Crime and Immigrants

By John Tanton
Published in The Social Contract
Volume 3, Number 3 (Spring 1993)
Issue theme: "A land of opportunity: crime and immigration"
https://www.thesocialcontract.com/artman2/publish/tsc0303/article_243.shtml



Ted Robert Gurr, Professor of Political Science at the University of Maryland - College Park, is editor of the two volume Violence in America The History of Crime, briefly reviewed on page 223. We lead off this issue of The Social Contract with a reprint of Professor Gurr's op-ed on crime from The New York Times in which he tells us that 'the United States is in the grip of the third of three great crime waves. They began about 50 years apart - approxi-mately l850, l900 and l960 - and each has lasted for 20 to 30 years.' He goes on to state that 'America's three great crime waves can be linked to immigra-tion, economic deprivation and war, which all interfere with the civilizing process.' Further, that 'the first and second episodes of violent crime wound down as immigrants were incorporated into the expanding economy.' To address the current wave, Dr. Gurr calls for measures combatting poverty, better law enforcement, etc.

He does not however say anything about the role that curtailing immigration might play. This was very important in breaking the first two crime waves. After the one beginning in l850, immigration dropped off from more or less natural causes in the l870s and '80s, and crime subsided for this - and no doubt other - reasons. Immigration picked up again in the l890s, reaching peaks of one million a year after the turn of the century, and a new crime wave began in l900. This, along with other factors, generated the intense opposition which led to the immigration control Act of l924 which cut immigration to about 300,000 a year. This was followed by other 'natural causes' - the Great Depression and WW II - which further cut it to the vanishing point as low as 23,000 in 1933. Thus deprived of part of its 'fuel,' and coupled with other efforts, including strong assimilative pressures, the crime wave of l900 subsided as had that of l850.

Here we have one of those delicious paradoxes of history. The people who in the l910s and '20s argued for restricting immigration raised questions about the immigrants' innate criminality and assimi-lability, for which they earned epithets that are still with us today nativistic, jingoistic, and that all-time scrabble winner xenophobic. (See an essay by Roy Beck on xenophobia in the Spring 1992 issue of The Social Contract, Vol. II, No. 3, pp. 144-149.)

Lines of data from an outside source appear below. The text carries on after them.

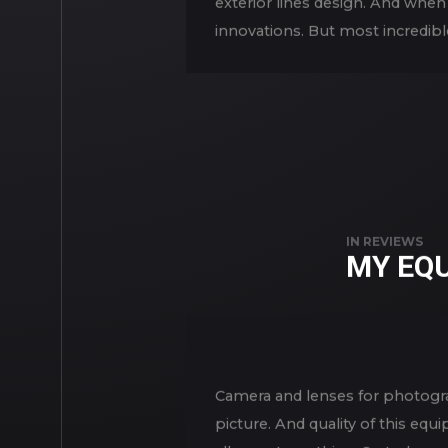
exterior lines design. And when 
innovations. But most incredibl
IN
REVIEWS
MY EQ
Camera and lenses for photogra
picture. And quality of this eq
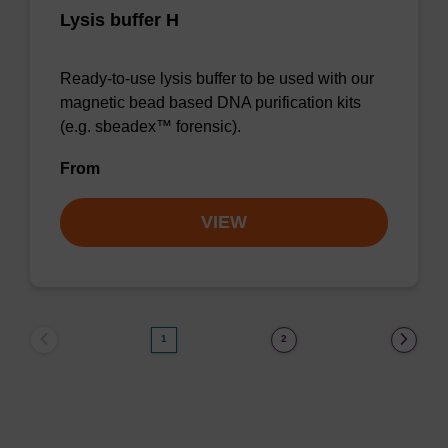
Lysis buffer H
Ready-to-use lysis buffer to be used with our
magnetic bead based DNA purification kits
(e.g. sbeadex™ forensic).
From
VIEW
1
2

Nonetheless they carried the day; immigration was reduced, the civilizing process (to borrow Gurr's term) of assimilation occurred, and the crime rate fell for this - and other - reasons. Had the other side won, we can theorize that immigration would have remained at high levels, that crime and other problems complained of would have grown, and the limitationists would have been vindicated. Too bad that in history, unlike science, we cannot run parallel experiments and see how the alternative would have actually turned out!

Saul Alinsky, the late, well-known community organizer and author of Rules for Radicals, had some insights on this point. He wrote that people often do the right things for the wrong reasons. Certainly that is better than doing the wrong things for the 'right' reasons, so common among today's poseurs. Whether the reasons of the immigration reformers of the turn of the century were actually wrong is a matter for debate. They certainly had the right remedy for the problems then at hand cut immigration. Perhaps that validates them? (Incidentally, the corollary to Alinsky's dictum is that people often do the right things for reasons different from yours; that's o.k. too - for other than the ideologue.)

But back to the present. Is there justification for limiting immigration, as one approach among many to curb our current crime wave? We certainly think so, and believe you will agree after reading our feature essay on page 159. There are those who now come to the U.S. specifically for criminal purposes, as do the members of the gangs essayed upon. Reducing their numbers at the border is certainly one way to help the crime problem.

If one has a problem, the first line of defense should be to limit its size, especially if the same actions will help address other difficulties such as unemployment, social discord and population-induced environmental decline.

Thus, the crime wave of 1960 to the present provides one more reason to do the right thing declare a moratorium on immigration, until we can get our house in order.

John Tanton, Editor and Publisher

About the author

John Tanton is Editor and Publisher of The Social Contract and founder of FAIR, the Federation for American Immigration Reform. His personal website is www.JohnTanton.org.